◆ What is required: Set down the records below word for word, from their first line through the line containing "25: (431, 365)", including that line.

═════ Source data

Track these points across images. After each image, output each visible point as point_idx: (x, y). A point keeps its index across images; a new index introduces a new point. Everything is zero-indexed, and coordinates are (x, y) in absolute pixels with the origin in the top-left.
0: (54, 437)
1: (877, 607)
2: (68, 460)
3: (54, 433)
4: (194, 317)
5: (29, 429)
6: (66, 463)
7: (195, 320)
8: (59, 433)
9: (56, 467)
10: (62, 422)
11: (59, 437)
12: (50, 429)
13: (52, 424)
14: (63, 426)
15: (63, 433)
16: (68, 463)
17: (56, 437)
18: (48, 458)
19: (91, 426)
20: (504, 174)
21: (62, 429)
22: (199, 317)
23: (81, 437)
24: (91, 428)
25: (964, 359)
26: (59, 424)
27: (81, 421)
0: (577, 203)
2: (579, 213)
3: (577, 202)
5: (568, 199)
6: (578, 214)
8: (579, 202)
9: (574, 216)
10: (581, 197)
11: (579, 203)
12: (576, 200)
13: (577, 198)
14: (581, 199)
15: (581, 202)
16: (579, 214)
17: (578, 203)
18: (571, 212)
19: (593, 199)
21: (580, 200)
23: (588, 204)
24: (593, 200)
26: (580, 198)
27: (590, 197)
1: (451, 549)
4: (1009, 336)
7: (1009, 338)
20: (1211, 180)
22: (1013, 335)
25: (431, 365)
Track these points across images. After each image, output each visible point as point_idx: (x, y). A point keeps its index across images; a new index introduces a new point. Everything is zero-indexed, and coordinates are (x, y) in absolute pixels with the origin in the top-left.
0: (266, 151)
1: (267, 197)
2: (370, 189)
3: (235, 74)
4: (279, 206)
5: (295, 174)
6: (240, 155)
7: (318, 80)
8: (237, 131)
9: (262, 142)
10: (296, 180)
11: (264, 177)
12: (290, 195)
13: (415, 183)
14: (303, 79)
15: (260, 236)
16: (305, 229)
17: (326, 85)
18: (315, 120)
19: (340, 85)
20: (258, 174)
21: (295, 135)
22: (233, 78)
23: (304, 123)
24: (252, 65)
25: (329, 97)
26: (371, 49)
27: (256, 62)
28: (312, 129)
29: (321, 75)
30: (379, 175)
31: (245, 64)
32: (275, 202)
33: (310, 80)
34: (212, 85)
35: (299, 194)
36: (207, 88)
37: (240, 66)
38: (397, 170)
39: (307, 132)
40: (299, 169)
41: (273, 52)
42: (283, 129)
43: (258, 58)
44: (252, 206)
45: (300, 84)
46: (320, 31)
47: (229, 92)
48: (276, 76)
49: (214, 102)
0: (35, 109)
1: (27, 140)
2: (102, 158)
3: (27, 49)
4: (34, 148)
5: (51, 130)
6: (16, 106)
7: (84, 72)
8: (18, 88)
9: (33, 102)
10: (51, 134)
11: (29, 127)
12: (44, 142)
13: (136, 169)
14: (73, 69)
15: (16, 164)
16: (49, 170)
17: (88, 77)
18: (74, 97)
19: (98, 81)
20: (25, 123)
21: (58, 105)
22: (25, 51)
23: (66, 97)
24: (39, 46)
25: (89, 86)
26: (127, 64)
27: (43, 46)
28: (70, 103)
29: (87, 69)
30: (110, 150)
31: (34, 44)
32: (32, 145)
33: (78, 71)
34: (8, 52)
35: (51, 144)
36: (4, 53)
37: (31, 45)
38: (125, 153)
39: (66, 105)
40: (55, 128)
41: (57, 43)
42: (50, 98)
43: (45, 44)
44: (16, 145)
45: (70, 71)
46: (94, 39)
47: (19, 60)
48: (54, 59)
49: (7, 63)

══════════

◆ Output of the task:
Track these points across images. After each image, output each visible point as point_idx: (x, y). A point keeps its index across images; a new index introduces a new point. Everything is zero-indexed, and coordinates are (x, y) in absolute pixels with the origin in the top-left.
0: (54, 437)
1: (877, 607)
2: (68, 460)
3: (54, 433)
4: (194, 317)
5: (29, 429)
6: (66, 463)
7: (195, 320)
8: (59, 433)
9: (56, 467)
10: (62, 422)
11: (59, 437)
12: (50, 429)
13: (52, 424)
14: (63, 426)
15: (63, 433)
16: (68, 463)
17: (56, 437)
18: (48, 458)
19: (91, 426)
20: (504, 174)
21: (62, 429)
22: (199, 317)
23: (81, 437)
24: (91, 428)
25: (964, 359)
26: (59, 424)
27: (81, 421)
0: (577, 203)
2: (579, 213)
3: (577, 202)
5: (568, 199)
6: (578, 214)
8: (579, 202)
9: (574, 216)
10: (581, 197)
11: (579, 203)
12: (576, 200)
13: (577, 198)
14: (581, 199)
15: (581, 202)
16: (579, 214)
17: (578, 203)
18: (571, 212)
19: (593, 199)
21: (580, 200)
23: (588, 204)
24: (593, 200)
26: (580, 198)
27: (590, 197)
1: (451, 549)
4: (1009, 336)
7: (1009, 338)
20: (1211, 180)
22: (1013, 335)
25: (431, 365)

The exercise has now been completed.